Letter from the editors: Martlet fundraiser

Op-eds Opinions

On Friday, March 23, from 6–9 p.m., the Martlet will host a curated gala featuring content from the past 70 years to commemorate our 70th birthday. The evening will also act as a launch for a six-week GoFundMe campaign to bring the Martlet newsroom into the digital age of journalism.

Over the past few months we’ve noticed that our newsroom equipment has begun—to put it politely—to slow down. We currently have one working computer for 12 editorial staff and a printer that embodies the phrase “patience is a practice.” This is not acceptable for a newspaper that publishes two newspapers per month. On top of our ancient equipment, have you been on our website lately? Our web server seems to enjoy crashing on a consistent basis, and the design, although stylish when the website was most recently refurbished in 2014, is dated.

So, our sob story aside, we’ve decided to do something about it! Ergo the gala and GoFundMe campaign. In this life, some things are too big to carry on your own. As most of us here at the Martlet are students and recent graduates, we decided to turn to the communities we’ve served for the past 70 years and ask for their help to bring us into the digital age.

This is why we are asking for help — we are asking for a boost into the age of digitalization to give us the breathing room to set our paper up for the next era of media (which has already begun).

There are so many exciting opportunities that the Martlet could explore in future years: weekly newsletters, stories with better video and photo integration, accessible commenting sections, and interactive elements on the website to keep the Martlet’s editorial board as close as possible to the students who read our stories.

These opportunities are not only exciting but crucial. One of the Martlet’s primary functions is to equip students with the tools they need to pursue fulfilling and powerful lives as professional journalists.

The Martlet teaches students how to scrum, conduct interviews, write, and edit, all while showing them just how hectic, messy, and fun newsrooms should be. Students learn how to take photos; shoot and edit video; and create, maintain, and optimize social media content for their own stories and for the Martlet as a whole.

Donors to the fundraiser are investing in a renovation of the tools we can provide for our staff and volunteers, and these are tools that will be used to continue our longstanding tradition of critical and progressive news reporting.

UVic students already contribute money to the Martlet in the form of their student levy, and we are incredibly appreciative of the funding we receive from students every semester. This money keeps us in a stable financial place, which is a pretty privileged position for a media outlet to find itself in these days.

But our print advertising revenue is declining, and we do not have a good enough website to make up for that with online advertising (nor do we have functional enough computers to effectively manage any sort of website at all).

This is why we are asking for help — we are asking for a boost into the age of digitalization to give us the breathing room to set our paper up for the next era of media (which has already begun).

And while we are excited for this new era, we know that we will head into it as the same publication that has flourished for what is now 70 years, confident in the knowledge of why we exist.

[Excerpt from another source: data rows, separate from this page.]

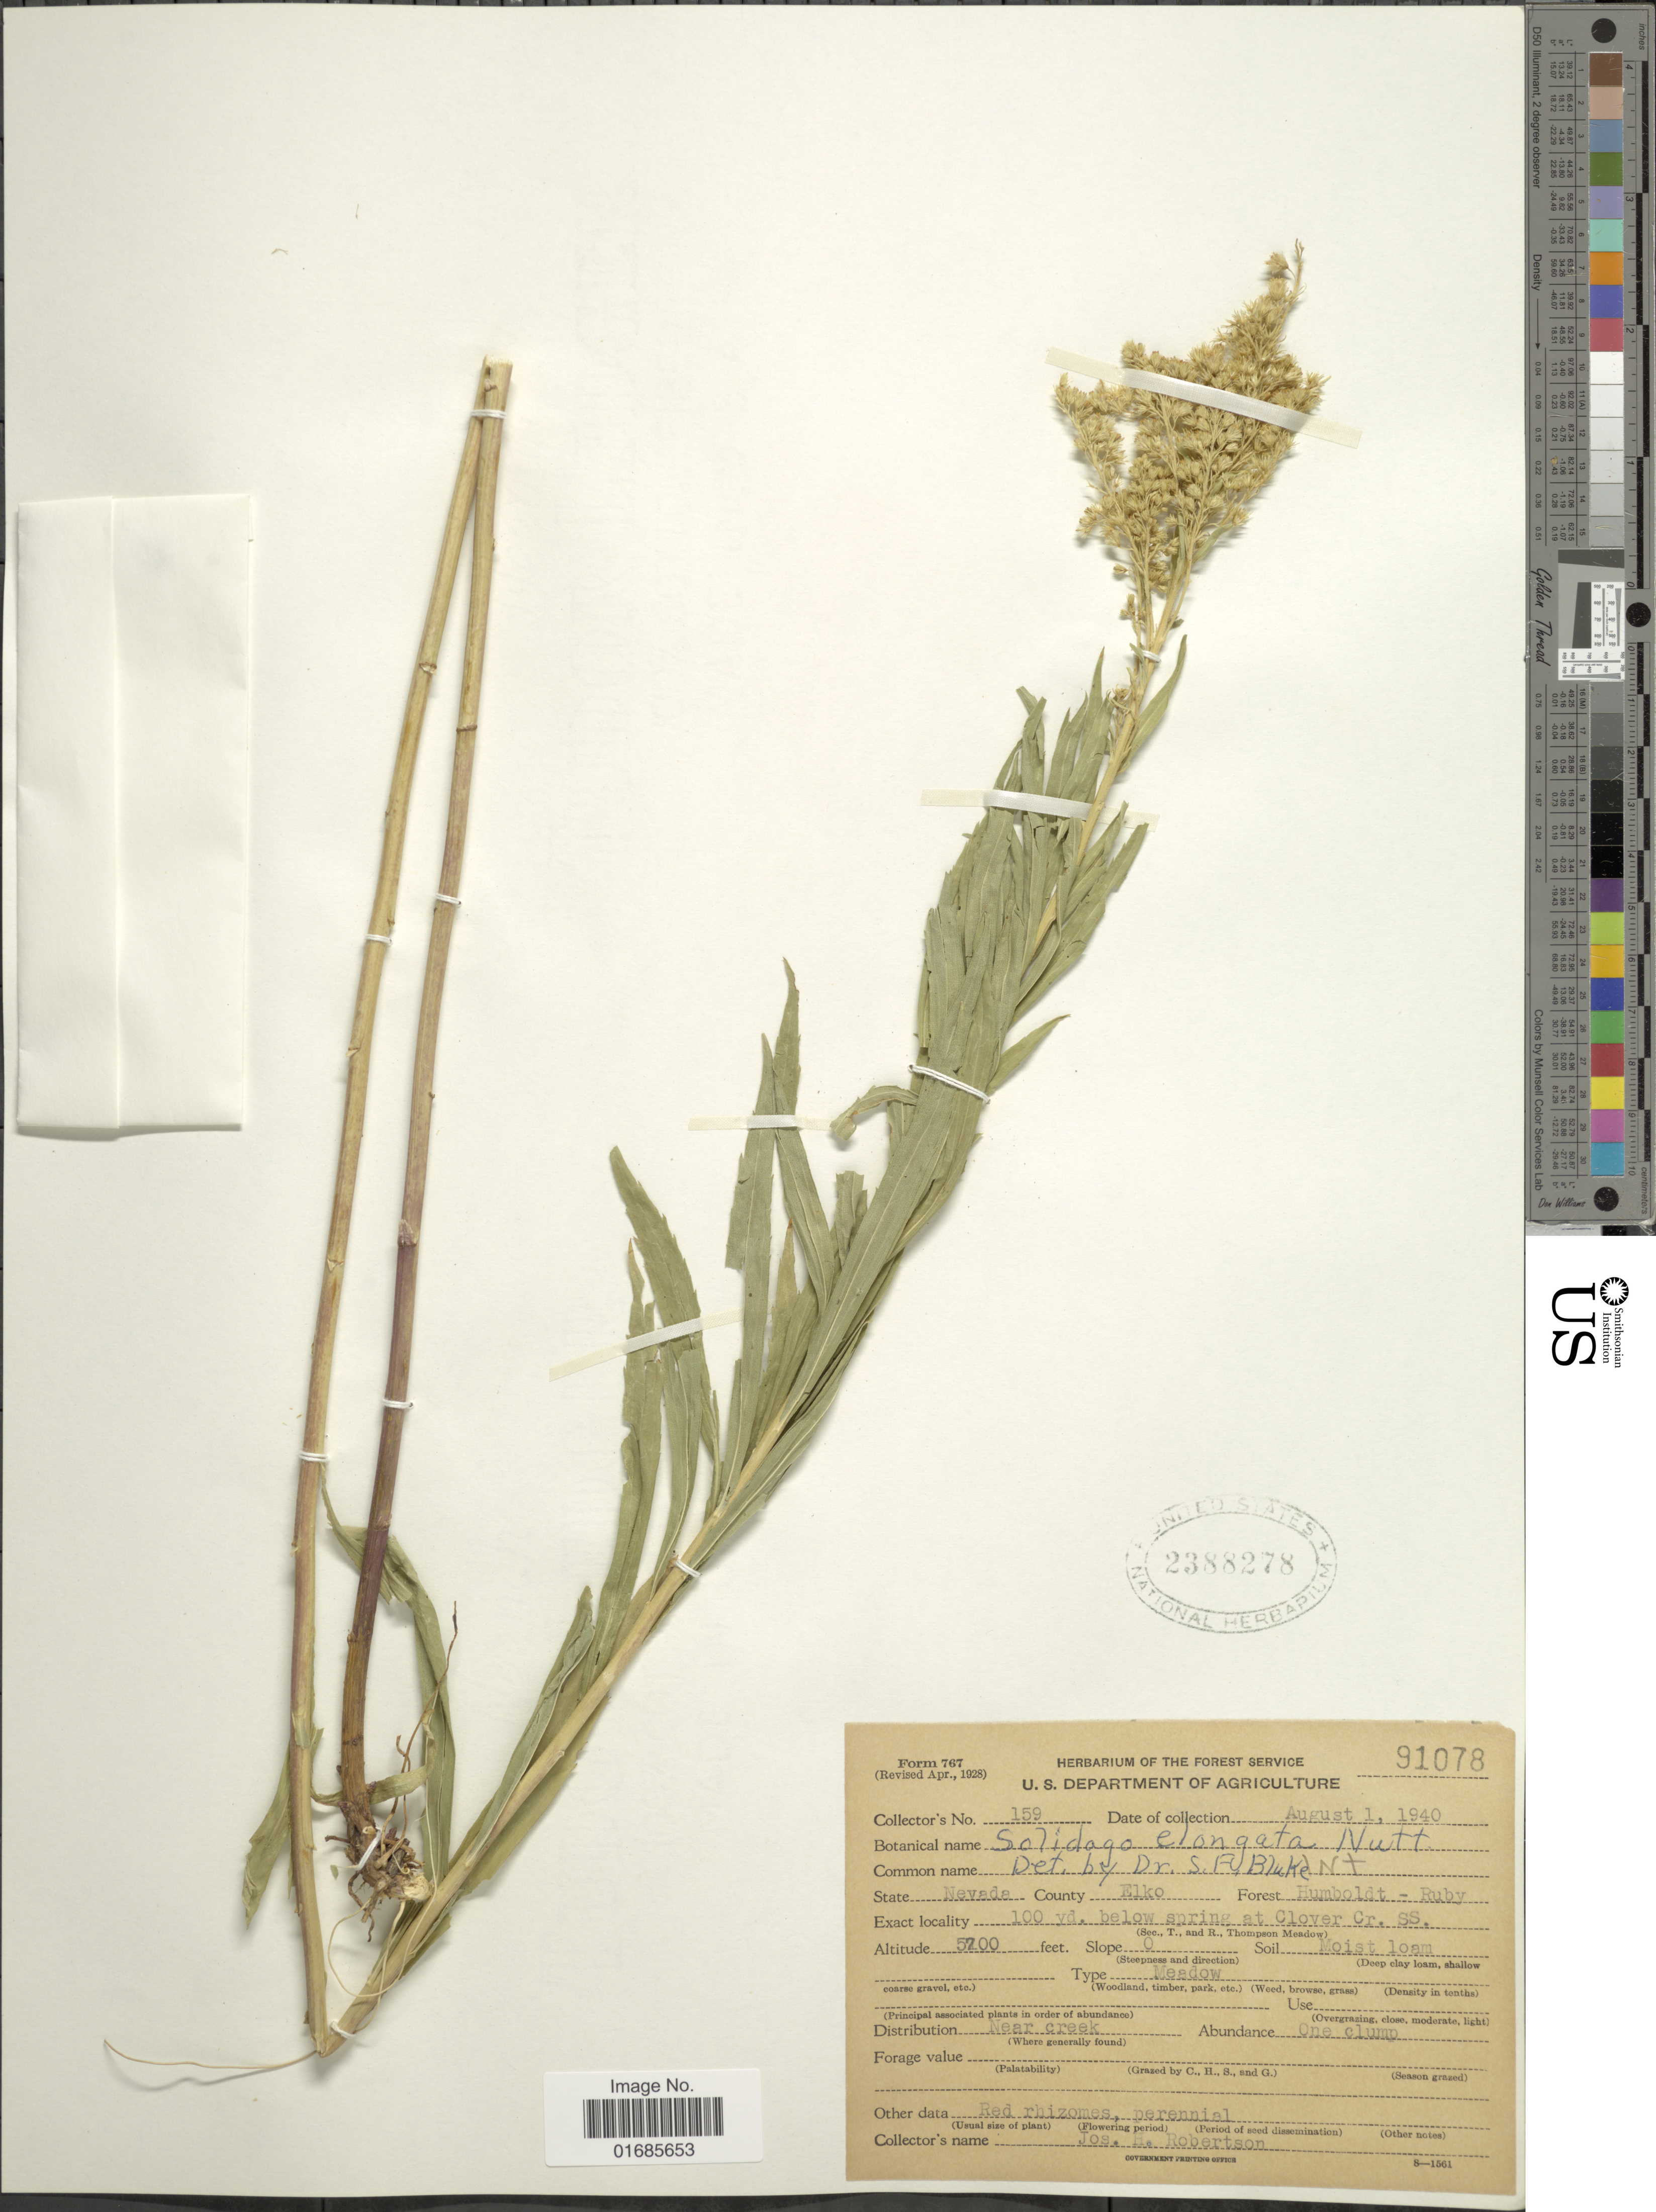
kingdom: Plantae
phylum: Tracheophyta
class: Magnoliopsida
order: Asterales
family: Asteraceae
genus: Solidago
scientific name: Solidago canadensis var. salebrosa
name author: (Piper) M.E. Jones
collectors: J. Robertson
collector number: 159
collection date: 1940-08-01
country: United States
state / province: Nevada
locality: County Elko, Forest Humboldt-Ruby 100 yd. below spring at Clover Cr. SS.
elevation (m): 1737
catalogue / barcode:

We exist to buck the status quo, whether that’s publishing the federally banned FLQ manifesto in 1970 or publishing genitalia on the cover for the sake of queer acceptance in 1992.

We provide watchful eyes on the university administration and the student government, informing students about a president’s allegedly questionable credentials in 1971 or the students’ society boycott against Maclean’s magazine in 2010.

We are a campus voice but also a community voice, and we are one of the few independent newspapers on southern Vancouver Island.

And we advocate for voices who either experience prejudice from or are excluded from the national media. Without corporate mandates holding us back, we are freer to include Indigenous, LGBTQ2+, and differently abled voices in our newspaper.

We invite everyone to give generously. Whether you have written for the Martlet, been interviewed and quoted (hopefully correctly), or just read a paper, this is your fundraiser for your newspaper. We are independent, student-run, and desperate to make a difference.